Currently, the ADDPA would preempt various state regulations. Unlike the GDPR, which applies to EU citizens no matter where they reside, the law would only apply to U.S. residents. ADDPA exceptions include those for small businesses, first-party data, employee data, government entities and certain types of targeted advertising data. However, given the contentious nature of the push and pull between the corporate ad ecosystem and consumer advocates, the types of targeting data prohibited will likely change numerous times before the bill becomes law.
The Push for Data Privacy
With the increased focus on data privacy, corporations and lawmakers are responding to consumers’ expectations: A 2021 KPMG study revealed that 88% of Americans want corporate America to take the lead in establishing more responsible data practices. Aside from the five states that have already passed their own privacy legislation, four other states—Michigan, New Jersey, Ohio and Pennsylvania—currently have active bills in committee. Further, many other international jurisdictions have either passed data privacy laws or have proposals actively in the works.

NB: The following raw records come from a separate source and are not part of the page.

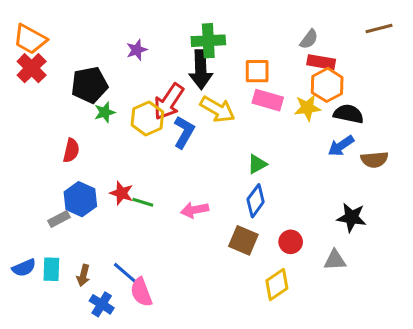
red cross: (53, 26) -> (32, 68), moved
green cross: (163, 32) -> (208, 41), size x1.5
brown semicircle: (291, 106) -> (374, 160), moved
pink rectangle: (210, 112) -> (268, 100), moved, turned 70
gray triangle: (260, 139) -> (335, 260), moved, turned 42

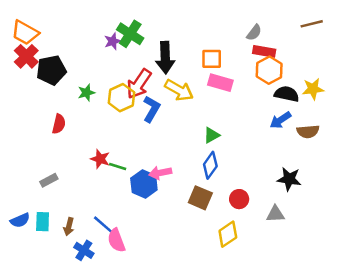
green cross: (208, 41) -> (130, 34), moved, turned 36
black pentagon: (89, 85) -> (51, 70), moved
yellow star: (307, 108) -> (313, 89), moved
blue hexagon: (80, 199) -> (144, 184), moved

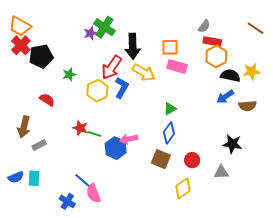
brown line: (312, 24) -> (256, 28), moved, turned 48
yellow hexagon: (121, 98) -> (97, 91), moved
red semicircle: (59, 124) -> (47, 100), turned -70
brown arrow: (69, 227) -> (24, 127), moved, size x1.5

The surprising advance of the ADPPA serves as an urgent reminder to keep a close eye on the evolving data regulation landscape. The 2021 Data Compliance Survey by Business 2 Community revealed that 62.4% of respondents said that their company is not “completely compliant” with the data regulations that apply to them, and a continual stream of data privacy-related enforcement actions would appear to confirm this.
Companies should begin putting the right people, processes and technologies in place for a sound data privacy and security compliance program. Adopting a substantive data protection policy now and keeping a close eye on the regulatory negotiations can help future-proof organizations for whatever legal requirements may emerge.